About this exercise: Only the closing stretch of the material is wanted: the line containing "Privacy Pol" and every line after it, transcribed exactly.

BEGIN

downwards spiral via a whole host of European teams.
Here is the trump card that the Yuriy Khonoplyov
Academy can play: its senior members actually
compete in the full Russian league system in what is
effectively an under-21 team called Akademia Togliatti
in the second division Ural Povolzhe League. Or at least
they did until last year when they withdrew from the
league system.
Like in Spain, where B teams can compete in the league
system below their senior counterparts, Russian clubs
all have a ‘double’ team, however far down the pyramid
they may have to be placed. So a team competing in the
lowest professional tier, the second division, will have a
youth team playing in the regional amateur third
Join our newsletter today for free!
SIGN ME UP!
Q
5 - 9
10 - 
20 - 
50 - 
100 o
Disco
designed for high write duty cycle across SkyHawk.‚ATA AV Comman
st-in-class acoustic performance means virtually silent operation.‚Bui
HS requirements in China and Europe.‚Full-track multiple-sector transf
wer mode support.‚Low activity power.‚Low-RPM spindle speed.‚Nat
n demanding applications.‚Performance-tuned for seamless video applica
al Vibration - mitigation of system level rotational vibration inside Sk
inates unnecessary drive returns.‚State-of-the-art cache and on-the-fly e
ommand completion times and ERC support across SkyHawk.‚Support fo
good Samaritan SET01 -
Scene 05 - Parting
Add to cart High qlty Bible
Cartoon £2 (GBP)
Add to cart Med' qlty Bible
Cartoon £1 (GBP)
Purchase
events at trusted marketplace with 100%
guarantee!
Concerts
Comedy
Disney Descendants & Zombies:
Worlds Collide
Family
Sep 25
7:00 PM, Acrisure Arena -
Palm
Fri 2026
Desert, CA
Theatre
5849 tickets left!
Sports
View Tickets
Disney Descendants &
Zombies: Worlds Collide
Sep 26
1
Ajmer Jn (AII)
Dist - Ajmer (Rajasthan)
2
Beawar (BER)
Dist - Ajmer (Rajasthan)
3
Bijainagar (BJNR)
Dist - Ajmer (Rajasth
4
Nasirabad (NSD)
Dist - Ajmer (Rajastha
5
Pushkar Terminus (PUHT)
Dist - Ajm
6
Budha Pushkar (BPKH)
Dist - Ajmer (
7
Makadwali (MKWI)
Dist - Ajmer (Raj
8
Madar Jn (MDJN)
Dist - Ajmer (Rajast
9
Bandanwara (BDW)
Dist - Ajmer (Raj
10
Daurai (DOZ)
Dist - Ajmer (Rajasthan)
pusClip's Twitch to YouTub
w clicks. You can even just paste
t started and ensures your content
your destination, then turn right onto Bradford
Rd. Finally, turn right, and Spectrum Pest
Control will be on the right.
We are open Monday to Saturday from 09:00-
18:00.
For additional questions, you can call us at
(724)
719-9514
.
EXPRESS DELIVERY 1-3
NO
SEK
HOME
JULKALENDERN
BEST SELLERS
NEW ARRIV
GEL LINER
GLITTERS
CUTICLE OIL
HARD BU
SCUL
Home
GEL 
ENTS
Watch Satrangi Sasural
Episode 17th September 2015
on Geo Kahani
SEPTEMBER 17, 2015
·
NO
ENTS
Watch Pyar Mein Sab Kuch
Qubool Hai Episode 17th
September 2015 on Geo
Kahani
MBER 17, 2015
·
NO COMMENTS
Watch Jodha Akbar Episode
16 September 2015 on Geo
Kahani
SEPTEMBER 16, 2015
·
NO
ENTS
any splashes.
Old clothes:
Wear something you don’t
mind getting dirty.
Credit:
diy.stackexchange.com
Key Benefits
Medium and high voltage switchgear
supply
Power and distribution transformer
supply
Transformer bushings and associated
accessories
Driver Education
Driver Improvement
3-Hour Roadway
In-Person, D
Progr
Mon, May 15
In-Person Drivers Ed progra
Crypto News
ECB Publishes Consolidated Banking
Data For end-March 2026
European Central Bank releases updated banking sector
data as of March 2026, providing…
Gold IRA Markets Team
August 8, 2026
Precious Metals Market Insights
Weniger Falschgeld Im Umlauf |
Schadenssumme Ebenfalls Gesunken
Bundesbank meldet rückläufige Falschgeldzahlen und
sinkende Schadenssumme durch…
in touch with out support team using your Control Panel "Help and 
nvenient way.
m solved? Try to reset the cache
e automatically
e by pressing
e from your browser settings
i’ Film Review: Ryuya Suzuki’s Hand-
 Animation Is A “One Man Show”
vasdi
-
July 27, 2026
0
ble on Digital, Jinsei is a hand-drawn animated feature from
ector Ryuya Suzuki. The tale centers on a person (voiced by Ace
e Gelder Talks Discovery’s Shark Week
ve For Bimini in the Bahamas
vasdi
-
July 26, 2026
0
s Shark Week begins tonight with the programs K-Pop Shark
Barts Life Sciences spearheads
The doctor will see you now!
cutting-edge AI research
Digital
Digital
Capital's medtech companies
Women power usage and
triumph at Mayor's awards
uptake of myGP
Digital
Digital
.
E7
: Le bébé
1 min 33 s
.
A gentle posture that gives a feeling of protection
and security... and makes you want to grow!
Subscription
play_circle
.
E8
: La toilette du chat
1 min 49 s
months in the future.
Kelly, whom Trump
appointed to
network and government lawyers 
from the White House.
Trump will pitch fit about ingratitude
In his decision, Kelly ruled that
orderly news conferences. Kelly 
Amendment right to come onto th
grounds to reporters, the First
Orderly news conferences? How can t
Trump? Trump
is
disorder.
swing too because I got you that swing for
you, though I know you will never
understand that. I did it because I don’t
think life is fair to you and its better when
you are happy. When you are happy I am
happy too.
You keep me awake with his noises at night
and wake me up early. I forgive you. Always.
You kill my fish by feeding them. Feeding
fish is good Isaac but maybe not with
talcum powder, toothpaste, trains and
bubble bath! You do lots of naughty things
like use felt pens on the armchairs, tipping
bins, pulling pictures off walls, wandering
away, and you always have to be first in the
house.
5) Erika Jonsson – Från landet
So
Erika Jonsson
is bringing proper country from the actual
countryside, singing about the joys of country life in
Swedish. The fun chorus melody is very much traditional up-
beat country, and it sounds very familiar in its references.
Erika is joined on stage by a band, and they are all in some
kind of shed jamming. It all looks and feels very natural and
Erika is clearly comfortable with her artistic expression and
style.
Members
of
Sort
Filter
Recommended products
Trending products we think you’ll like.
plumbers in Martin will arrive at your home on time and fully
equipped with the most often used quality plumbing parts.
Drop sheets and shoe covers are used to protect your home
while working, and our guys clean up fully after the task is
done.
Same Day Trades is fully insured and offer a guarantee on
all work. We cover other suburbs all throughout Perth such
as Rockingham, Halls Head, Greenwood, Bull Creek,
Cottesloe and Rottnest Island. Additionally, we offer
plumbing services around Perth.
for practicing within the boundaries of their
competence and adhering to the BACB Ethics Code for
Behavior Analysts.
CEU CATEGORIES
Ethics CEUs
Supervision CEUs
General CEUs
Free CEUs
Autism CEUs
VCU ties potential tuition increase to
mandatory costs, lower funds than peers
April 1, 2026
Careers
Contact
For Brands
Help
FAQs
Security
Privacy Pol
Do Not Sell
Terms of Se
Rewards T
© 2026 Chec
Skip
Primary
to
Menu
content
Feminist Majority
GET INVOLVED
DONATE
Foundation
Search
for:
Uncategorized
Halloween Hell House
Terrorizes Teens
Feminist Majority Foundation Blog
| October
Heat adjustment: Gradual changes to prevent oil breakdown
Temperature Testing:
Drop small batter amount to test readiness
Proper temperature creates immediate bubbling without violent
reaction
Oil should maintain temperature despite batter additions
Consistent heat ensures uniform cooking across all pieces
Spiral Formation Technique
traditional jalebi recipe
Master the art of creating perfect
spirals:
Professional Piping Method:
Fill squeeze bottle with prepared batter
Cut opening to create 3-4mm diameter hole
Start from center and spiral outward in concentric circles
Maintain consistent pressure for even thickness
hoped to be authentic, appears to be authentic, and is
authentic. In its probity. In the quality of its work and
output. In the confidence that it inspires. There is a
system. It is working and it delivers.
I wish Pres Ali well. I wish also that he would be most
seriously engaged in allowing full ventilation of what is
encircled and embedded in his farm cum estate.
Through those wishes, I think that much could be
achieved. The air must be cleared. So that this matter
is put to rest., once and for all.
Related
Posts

END

Response area:
Privacy Pol
Do Not Sell
Terms of Se
Rewards T
© 2026 Chec
Skip
Primary
to
Menu
content
Feminist Majority
GET INVOLVED
DONATE
Foundation
Search
for:
Uncategorized
Halloween Hell House
Terrorizes Teens
Feminist Majority Foundation Blog
| October
Heat adjustment: Gradual changes to prevent oil breakdown
Temperature Testing:
Drop small batter amount to test readiness
Proper temperature creates immediate bubbling without violent
reaction
Oil should maintain temperature despite batter additions
Consistent heat ensures uniform cooking across all pieces
Spiral Formation Technique
traditional jalebi recipe
Master the art of creating perfect
spirals:
Professional Piping Method:
Fill squeeze bottle with prepared batter
Cut opening to create 3-4mm diameter hole
Start from center and spiral outward in concentric circles
Maintain consistent pressure for even thickness
hoped to be authentic, appears to be authentic, and is
authentic. In its probity. In the quality of its work and
output. In the confidence that it inspires. There is a
system. It is working and it delivers.
I wish Pres Ali well. I wish also that he would be most
seriously engaged in allowing full ventilation of what is
encircled and embedded in his farm cum estate.
Through those wishes, I think that much could be
achieved. The air must be cleared. So that this matter
is put to rest., once and for all.
Related
Posts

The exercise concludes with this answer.